In May of this year, there were more than a million vacancies across the country – jobs filled by Kelley and other ice cream shop workers.

“Otherwise, we might cut a day short,” Page said. “We would not be open on Mondays for example.”

Ice cream may seem like a seasonal industry, but Page said once school starts, its workforce dwindles, which doesn’t help in the hot late summer months. He tries to be flexible with employees who still want to work and go to school.

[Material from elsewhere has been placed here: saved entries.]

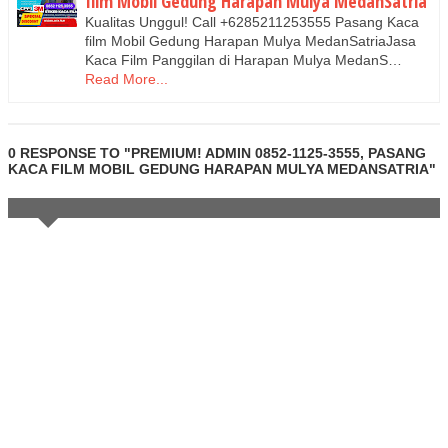
film Mobil Gedung Harapan Mulya MedanSatria
Kualitas Unggul! Call +6285211253555 Pasang Kaca
film Mobil Gedung Harapan Mulya MedanSatriaJasa
Kaca Film Panggilan di Harapan Mulya MedanS…
Read More...
0 RESPONSE TO "PREMIUM! ADMIN 0852-1125-3555, PASANG
KACA FILM MOBIL GEDUNG HARAPAN MULYA MEDANSATRIA"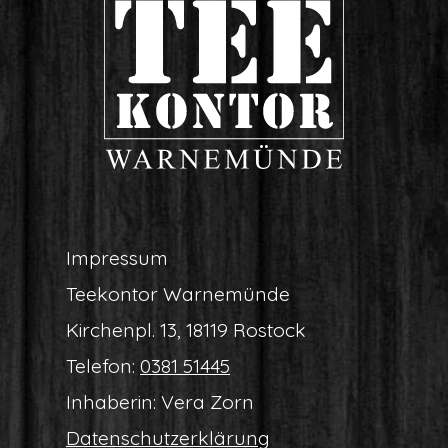
Impres­sum
Tee­kon­tor Warnemünde
Kir­chen­pl. 13, 18119 Rostock
Tele­fon:
0381 51445
Inha­be­rin: Vera Zorn
Daten­schutz­er­klä­rung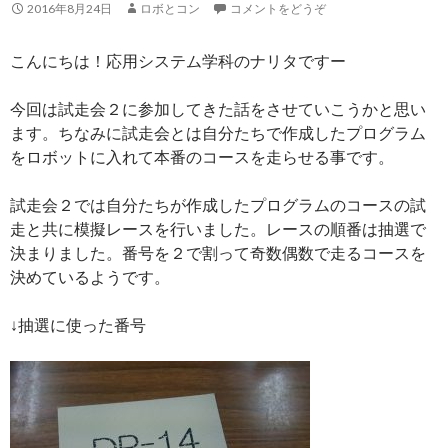
2016年8月24日
ロボとコン
コメントをどうぞ
こんにちは！応用システム学科のナリタですー
今回は試走会２に参加してきた話をさせていこうかと思い
ます。ちなみに試走会とは自分たちで作成したプログラム
をロボットに入れて本番のコースを走らせる事です。
試走会２では自分たちが作成したプログラムのコースの試
走と共に模擬レースを行いました。レースの順番は抽選で
決まりました。番号を２で割って奇数偶数で走るコースを
決めているようです。
↓抽選に使った番号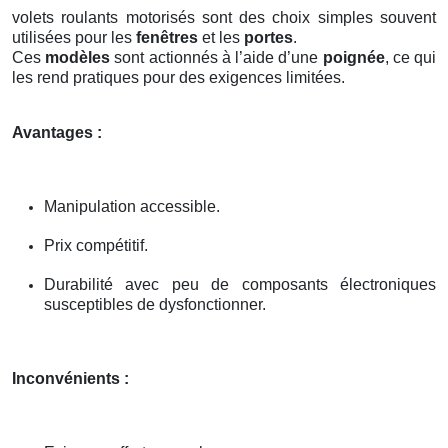
volets roulants motorisés sont des choix simples souvent
utilisées pour les
fenêtres
et les
portes
.
Ces
modèles
sont actionnés à l’aide d’une
poignée
, ce qui
les rend pratiques pour des exigences limitées.
Avantages :
Manipulation accessible.
Prix compétitif.
Durabilité avec peu de composants électroniques
susceptibles de dysfonctionner.
Inconvénients :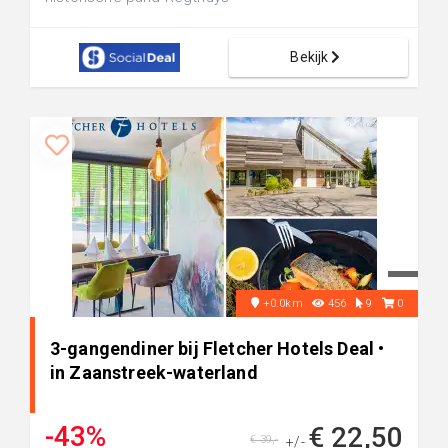
Bekijk
+0.0km
456
9
0
3-gangendiner bij Fletcher Hotels Deal •
in Zaanstreek-waterland
-43%
€ 22,50
€ 39,-
+/-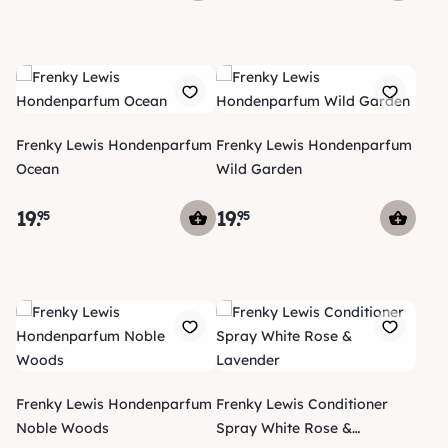
Frenky Lewis Hondenparfum
Frenky Lewis Hondenparfum
Ocean
Wild Garden
19
.
19
.
95
95
Frenky Lewis Hondenparfum
Frenky Lewis Conditioner
Noble Woods
Spray White Rose &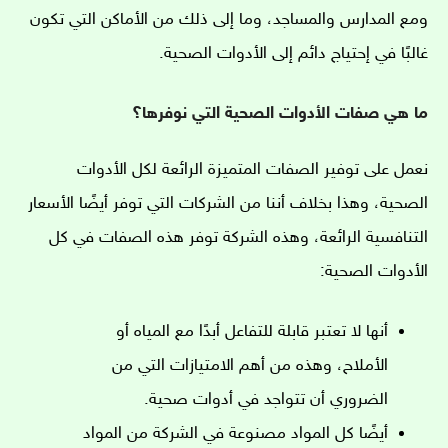
ومع المدارس والمساجد، وما إلى ذلك من الأماكن التي تكون
غالبًا في إحتياج دائم إلى الأدوات الصحية.
ما هي صفات الأدوات الصحية التي نوفرها؟
نعمل على توفير الصفات المتميزة الرائعة لكل الأدوات
الصحية، وهذا بخلاف أننا من الشركات التي توفر أيضًا الأسعار
التنافسية الرائعة، وهذه الشركة توفر هذه الصفات في كل
الأدوات الصحية:
أنها لا تعتبر قابلة للتفاعل أبدًا مع المياه أو
الأملاح، وهذه من أهم الامتيازات التي من
الضروري أن تتواجد في أدوات صحية.
أيضًا كل المواد مصنوعة في الشركة من المواد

“(We) let them have their days off,” he said. “Don’t overload them.”

But for many industries, workers who have returned for the summer may not be replaced once school resumes.

Employment numbers are rising in the United States. Conversely, so is unemployment. The national figure is 5.9%.

Kelley said the growing number of workers his age speaks volumes about his generation.

“People my age are some of the hardest working people I know,” she said.